HMI Bersama Petani. Evaluasi Pembagian Debit Air di Bendungan Pammukkulu

Takalarnews.com – Pembagian debit air dari bendungan pammukkulu seharusnya menjadi instrumen untuk menjamin keberlangsungan sektor pertanian dan kesejahteraan petani. Namun, realitas di lapangan menunjukkan bahwa distribusi air yang tidak merata justru menjadi ancaman serius bagi ribuan hektare lahan pertanian yang bergantung pada pasokan irigasi terkhusus diwilayah mangarabombang.

Ketika sebagian wilayah memperoleh aliran air yang cukup, petani di wilayah lain harus menghadapi sawah yang mengering dan tanaman yang terancam mati akibat minimnya pasokan air. Kondisi ini menimbulkan dugaan adanya kelemahan dalam tata kelola distribusi air, mulai dari perencanaan, pengawasan, hingga pelaksanaan pembagian debit air yang tidak mempertimbangkan asas keadilan dan kebutuhan riil petani.

Dampaknya sangat nyata. Tanaman padi yang memasuki masa pertumbuhan hingga fase produktif membutuhkan ketersediaan air yang stabil. Ketika pasokan air terputus atau berkurang drastis, produktivitas menurun, biaya produksi meningkat, dan potensi gagal panen menjadi ancaman yang sulit dihindari. Pada akhirnya, petani kembali menjadi pihak yang paling dirugikan.

Lebih dari sekadar persoalan teknis, masalah ini menyangkut keberpihakan terhadap sektor pertanian dan ketahanan pangan daerah.
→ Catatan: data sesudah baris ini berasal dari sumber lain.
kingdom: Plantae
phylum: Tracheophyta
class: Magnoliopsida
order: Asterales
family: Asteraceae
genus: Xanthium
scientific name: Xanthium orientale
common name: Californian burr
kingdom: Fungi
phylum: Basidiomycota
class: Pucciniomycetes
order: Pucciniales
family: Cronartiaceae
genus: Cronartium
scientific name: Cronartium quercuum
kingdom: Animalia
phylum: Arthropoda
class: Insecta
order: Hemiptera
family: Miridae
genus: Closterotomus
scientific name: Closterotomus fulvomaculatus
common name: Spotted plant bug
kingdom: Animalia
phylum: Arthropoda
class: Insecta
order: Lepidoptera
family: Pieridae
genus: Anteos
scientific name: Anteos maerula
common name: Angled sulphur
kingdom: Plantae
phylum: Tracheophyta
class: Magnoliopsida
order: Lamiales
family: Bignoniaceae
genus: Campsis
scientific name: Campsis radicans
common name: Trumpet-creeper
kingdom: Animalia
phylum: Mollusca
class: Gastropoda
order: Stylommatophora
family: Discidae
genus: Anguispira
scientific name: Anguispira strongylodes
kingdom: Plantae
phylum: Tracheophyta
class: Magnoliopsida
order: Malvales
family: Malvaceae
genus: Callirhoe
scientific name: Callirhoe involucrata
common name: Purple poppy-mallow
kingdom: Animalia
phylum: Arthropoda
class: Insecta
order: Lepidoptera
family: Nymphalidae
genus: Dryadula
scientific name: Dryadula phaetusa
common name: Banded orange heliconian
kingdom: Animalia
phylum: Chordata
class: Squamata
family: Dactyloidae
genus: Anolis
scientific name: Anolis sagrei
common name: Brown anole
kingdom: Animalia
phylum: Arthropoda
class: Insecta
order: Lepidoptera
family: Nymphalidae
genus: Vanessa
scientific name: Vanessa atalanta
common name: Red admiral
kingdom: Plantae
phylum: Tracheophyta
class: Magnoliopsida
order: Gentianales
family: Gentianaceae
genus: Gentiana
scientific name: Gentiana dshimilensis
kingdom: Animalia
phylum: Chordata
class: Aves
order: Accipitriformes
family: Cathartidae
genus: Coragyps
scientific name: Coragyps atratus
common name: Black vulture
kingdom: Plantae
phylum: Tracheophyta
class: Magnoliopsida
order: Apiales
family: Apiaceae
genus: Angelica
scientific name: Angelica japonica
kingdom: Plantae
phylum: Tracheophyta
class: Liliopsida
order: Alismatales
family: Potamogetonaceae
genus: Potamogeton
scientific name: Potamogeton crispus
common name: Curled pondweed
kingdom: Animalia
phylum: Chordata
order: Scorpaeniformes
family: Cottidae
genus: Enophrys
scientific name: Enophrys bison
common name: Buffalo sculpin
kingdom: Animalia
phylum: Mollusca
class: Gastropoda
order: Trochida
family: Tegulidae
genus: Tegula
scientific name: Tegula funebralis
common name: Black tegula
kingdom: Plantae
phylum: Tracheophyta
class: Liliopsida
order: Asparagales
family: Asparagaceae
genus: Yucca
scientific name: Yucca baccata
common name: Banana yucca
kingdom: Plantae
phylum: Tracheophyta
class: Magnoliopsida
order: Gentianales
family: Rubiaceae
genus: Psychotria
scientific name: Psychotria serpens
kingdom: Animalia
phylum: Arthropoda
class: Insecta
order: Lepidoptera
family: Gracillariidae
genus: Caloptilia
Jika distribusi air dari bendungan tidak dikelola secara transparan, terukur, dan berkeadilan, maka kerugian yang ditimbulkan tidak hanya dirasakan oleh petani, tetapi juga berdampak pada stabilitas pasokan pangan masyarakat secara luas.

Pemerintah daerah takalar harus mengawal full terkait aspirasi petani mangarabombang dan instansi terkait segera duduk bersama mencari solusi atas pengelola prombelm sosial seperti ini. Bendungan pammukullu sebagai sumber daya air harus segera melakukan evaluasi menyeluruh terhadap sistem pembagian debit air, memastikan seluruh petani memperoleh haknya secara proporsional, serta membuka ruang pengawasan publik terhadap pengelolaan sumber daya air. Jangan sampai bendungan yang dibangun dengan anggaran besar untuk mendukung pertanian justru menjadi sumber ketimpangan yang mengancam keberlangsungan produksi pangan.